State v. Boutin

Annotate this Case

346 A.2d 531 (1975)

STATE of Vermont v. Raymond L. BOUTIN.

No. 246-74.

Supreme Court of Vermont.

October 7, 1975.

Dale O. Gray, Essex County Deputy State's Atty., St. Johnsbury, for plaintiff.

Robert Edward West, Defender Gen., and Charles S. Martin, Appellate Defender, Montpelier, for defendant.


BILLINGS, Justice.

After trial by jury, Raymond Boutin was tried and convicted in the District Court of Vermont, Unit No. 4, Essex Circuit, under an unartfully drawn officer's complaint, charging simple assault in violation of 13 V.S.A. § 1023(a)(1) in that he did then and there attempt to cause bodily injury to another. The defendant seasonably moved for directed verdicts at the close of the State's case and again at the close of all of the evidence, both of which were denied. He now appeals on the ground that even taking the evidence in the light most favorable to the State, the jury could not have found the defendant guilty beyond a reasonable doubt of attempting to cause bodily injury to another.

The facts disclose that on the evening of August 29, 1973, the defendant and Gary *532 Moore were involved in a scuffle in front of Al's Pizza in Island Pond, Vermont. Following the scuffle, the defendant picked up a bottle from a trash can nearby, while Moore grabbed a rock from the street. Two town constables heard the disturbance and, on investigating, found the defendant and Moore ten feet apart, with the defendant walking towards Moore with the bottle raised over his head and Moore backing away across the street. The constables requested the defendant to put down the bottle, and then the defendant turned on the officers. At no time did the defendant attempt to strike Moore or to throw the bottle or lunge towards Moore, nor did he ever get in closer proximity than ten feet.

The simple assault statute, 13 V.S.A. § 1023, was amended by the Legislature in 1971 and the part pertinent here reads as follows:

§ 1023. Simple Assault, (a) A person is guilty of simple assault if he: (1) attempts to cause or purposely, knowingly or recklessly causes bodily injury to another; . . .

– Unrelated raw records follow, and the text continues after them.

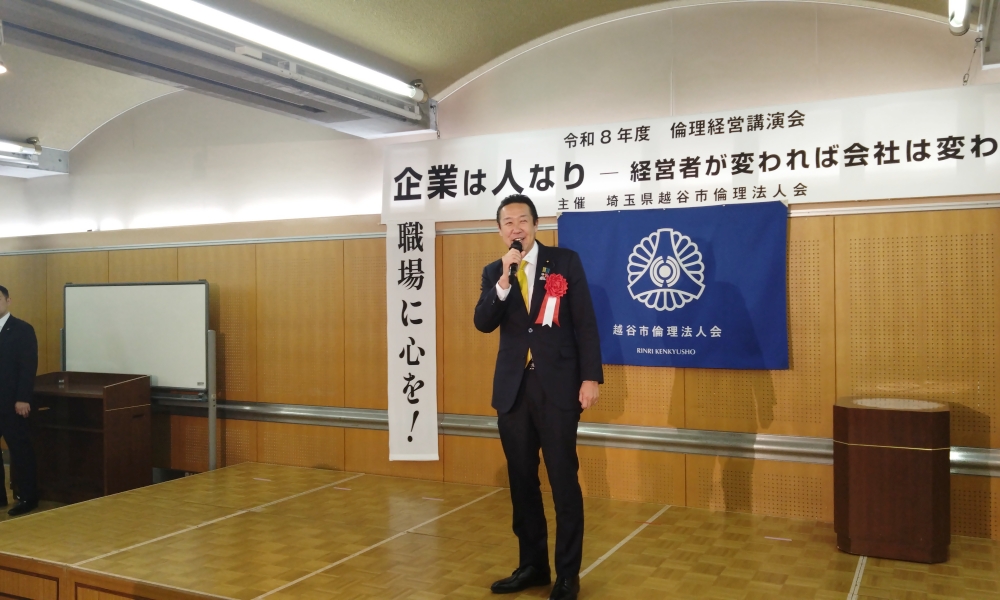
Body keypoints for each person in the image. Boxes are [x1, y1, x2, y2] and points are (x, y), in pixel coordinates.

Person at [474, 195, 603, 600]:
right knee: (521, 481)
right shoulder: (495, 272)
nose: (516, 228)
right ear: (500, 230)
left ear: (535, 224)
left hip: (559, 387)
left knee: (563, 479)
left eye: (523, 220)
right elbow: (483, 322)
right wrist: (503, 282)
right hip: (513, 390)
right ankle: (532, 565)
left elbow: (585, 323)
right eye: (508, 222)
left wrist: (590, 378)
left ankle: (567, 574)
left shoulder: (564, 262)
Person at [0, 285, 39, 516]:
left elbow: (28, 366)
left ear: (8, 301)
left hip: (12, 403)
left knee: (20, 451)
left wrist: (23, 398)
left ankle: (28, 498)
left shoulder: (22, 329)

To constitute an attempt to commit a crime, the act must be of such a character as to advance the conduct of the actor beyond the sphere of mere intent. It must reach far enough towards the accomplishment of the desired result to amount to the commencement of the consummation. State v. Hurley, 79 Vt. 28, 31, 64 A. 78 (1906). Here the holding of a bottle in one hand ten feet from the intended victim does not make it likely to end in the consummation of the crime intended. State v. Woodmansee, 124 Vt. 387, 391, 205 A.2d 407 (1964). Although equivocal testimony is for the jury's evaluations, there first must be some testimony in a case evidencing criminal conduct as charged and sufficient to justify a finding of guilty beyond a reasonable doubt. Since the evidence failed to establish all of the elements essential to constitute the alleged offense, the trial court should have granted the motion for directed verdict. State v. Morse, 130 Vt. 92, 94, 286 A.2d 286 (1971).